Superb diving abounds in the lush kelp forests around the island. You can join this trip of a lifetime as a trained Reef Check California Diver or a guest and take in some of the many exciting species at sea and ashore, including rays, lobster, abalone, sheephead, bottom dwelling sharks, sea bass, whitefish, yellowtail, the endangered black vented sheerwater and the cutest mouse you will ever see!
For more information, please contact Reef Check's Mexico Program Manager, Mary Luna or visit http://reefcheck.org/involved/ecoexpedition_isla_natividad_baja_california.php
EcoExpedition to Puerto Galera, Philippines
Visit the Center of the Center of Global Marine Biodiversity! Dates: October 11 – 18, 2009
Price: $999 USD
Coral reefs of the Philippine Islands exhibit some of the highest levels of marine biodiversity on earth. The entire archipelago defines the northern portion of the famed ‘Coral Triangle’. Over the past decades, however, destructive fishing, pollution, intense logging and poor management of resources have damaged many Philippine reefs.

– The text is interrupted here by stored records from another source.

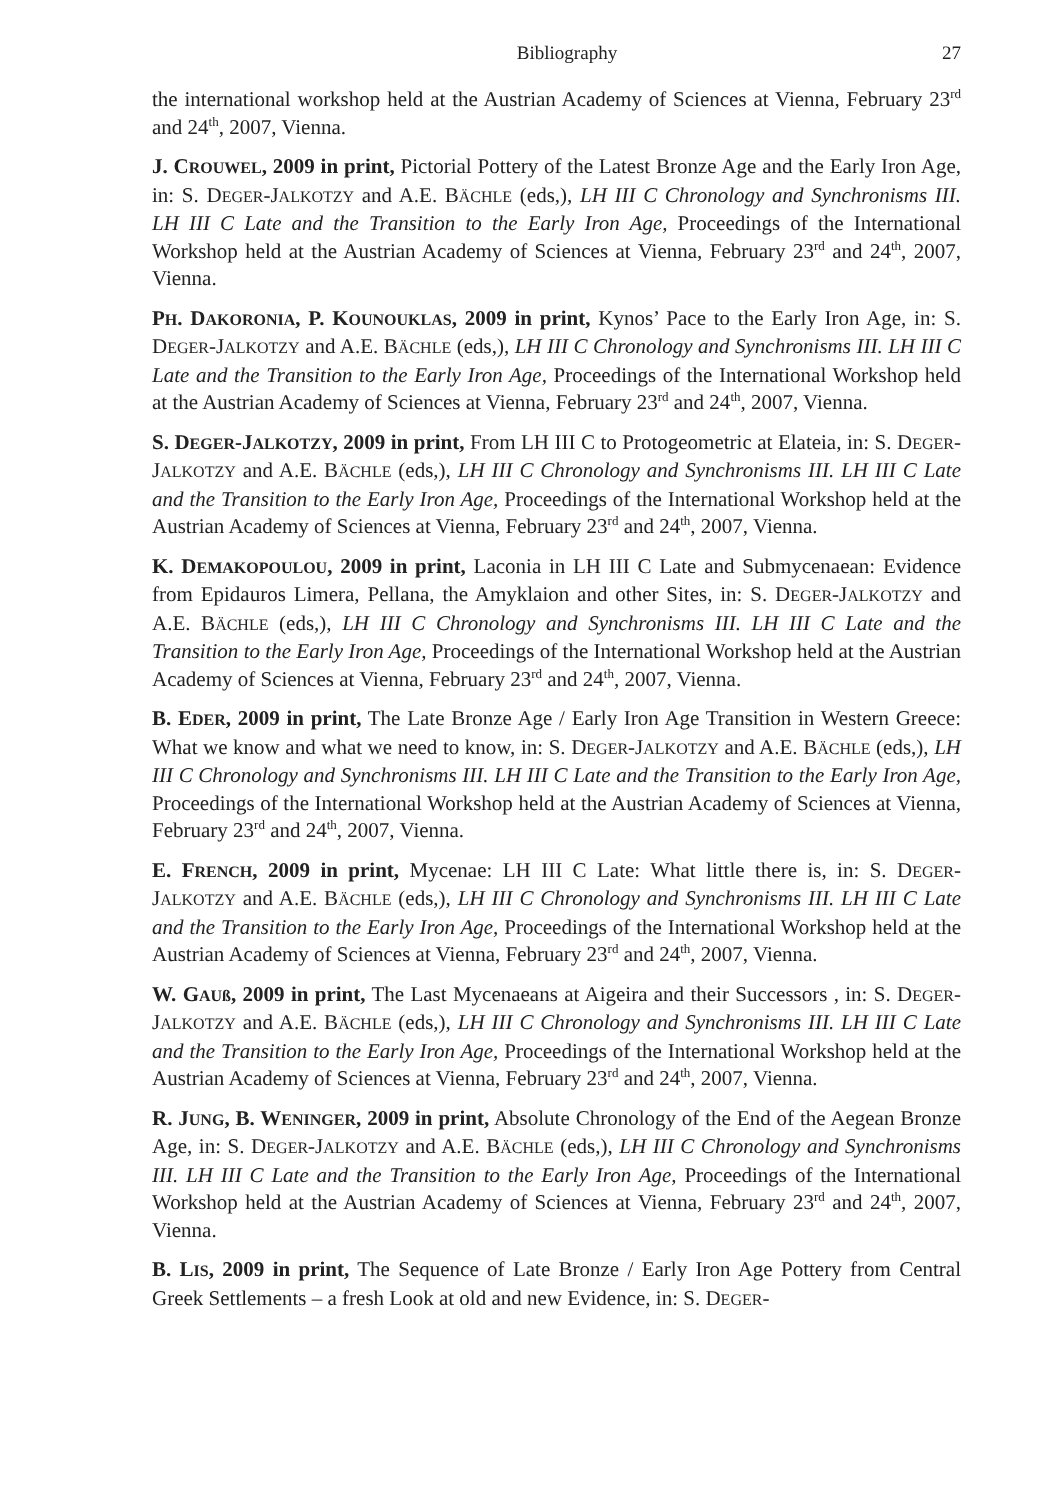Bibliography 27
the international workshop held at the Austrian Academy of Sciences at Vienna, February 23<sup>rd</sup> and 24<sup>th</sup>, 2007, Vienna.
J. CROUWEL, 2009 in print, Pictorial Pottery of the Latest Bronze Age and the Early Iron Age, in: S. DEGER-JALKOTZY and A.E. BÄCHLE (eds,), LH III C Chronology and Synchronisms III. LH III C Late and the Transition to the Early Iron Age, Proceedings of the International Workshop held at the Austrian Academy of Sciences at Vienna, February 23<sup>rd</sup> and 24<sup>th</sup>, 2007, Vienna.
PH. DAKORONIA, P. KOUNOUKLAS, 2009 in print, Kynos’ Pace to the Early Iron Age, in: S. DEGER-JALKOTZY and A.E. BÄCHLE (eds,), LH III C Chronology and Synchronisms III. LH III C Late and the Transition to the Early Iron Age, Proceedings of the International Workshop held at the Austrian Academy of Sciences at Vienna, February 23<sup>rd</sup> and 24<sup>th</sup>, 2007, Vienna.
S. DEGER-JALKOTZY, 2009 in print, From LH III C to Protogeometric at Elateia, in: S. DEGER-JALKOTZY and A.E. BÄCHLE (eds,), LH III C Chronology and Synchronisms III. LH III C Late and the Transition to the Early Iron Age, Proceedings of the International Workshop held at the Austrian Academy of Sciences at Vienna, February 23<sup>rd</sup> and 24<sup>th</sup>, 2007, Vienna.
K. DEMAKOPOULOU, 2009 in print, Laconia in LH III C Late and Submycenaean: Evidence from Epidauros Limera, Pellana, the Amyklaion and other Sites, in: S. DEGER-JALKOTZY and A.E. BÄCHLE (eds,), LH III C Chronology and Synchronisms III. LH III C Late and the Transition to the Early Iron Age, Proceedings of the International Workshop held at the Austrian Academy of Sciences at Vienna, February 23<sup>rd</sup> and 24<sup>th</sup>, 2007, Vienna.
B. EDER, 2009 in print, The Late Bronze Age / Early Iron Age Transition in Western Greece: What we know and what we need to know, in: S. DEGER-JALKOTZY and A.E. BÄCHLE (eds,), LH III C Chronology and Synchronisms III. LH III C Late and the Transition to the Early Iron Age, Proceedings of the International Workshop held at the Austrian Academy of Sciences at Vienna, February 23<sup>rd</sup> and 24<sup>th</sup>, 2007, Vienna.
E. FRENCH, 2009 in print, Mycenae: LH III C Late: What little there is, in: S. DEGER-JALKOTZY and A.E. BÄCHLE (eds,), LH III C Chronology and Synchronisms III. LH III C Late and the Transition to the Early Iron Age, Proceedings of the International Workshop held at the Austrian Academy of Sciences at Vienna, February 23<sup>rd</sup> and 24<sup>th</sup>, 2007, Vienna.
W. GAUß, 2009 in print, The Last Mycenaeans at Aigeira and their Successors , in: S. DEGER-JALKOTZY and A.E. BÄCHLE (eds,), LH III C Chronology and Synchronisms III. LH III C Late and the Transition to the Early Iron Age, Proceedings of the International Workshop held at the Austrian Academy of Sciences at Vienna, February 23<sup>rd</sup> and 24<sup>th</sup>, 2007, Vienna.
R. JUNG, B. WENINGER, 2009 in print, Absolute Chronology of the End of the Aegean Bronze Age, in: S. DEGER-JALKOTZY and A.E. BÄCHLE (eds,), LH III C Chronology and Synchronisms III. LH III C Late and the Transition to the Early Iron Age, Proceedings of the International Workshop held at the Austrian Academy of Sciences at Vienna, February 23<sup>rd</sup> and 24<sup>th</sup>, 2007, Vienna.
B. LIS, 2009 in print, The Sequence of Late Bronze / Early Iron Age Pottery from Central Greek Settlements – a fresh Look at old and new Evidence, in: S. DEGER-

You can help save Philippine reefs!
As part of this expedition you will be trained in the same techniques used by marine biologists and will collect baseline data to monitor the health of Philippine reefs in a new focus area – Puerto Galera. This information will help Reef Check Philippines to develop community awareness about the value and importance of coral reefs. Further, our data will be provided to the Philippines government and will be used for both national and global assessments. Over the years, many communities that have used Reef Check as a means to monitor their reefs have, in combination with their attention to the environment, seen improvements in the health of their reefs and abundance of fish.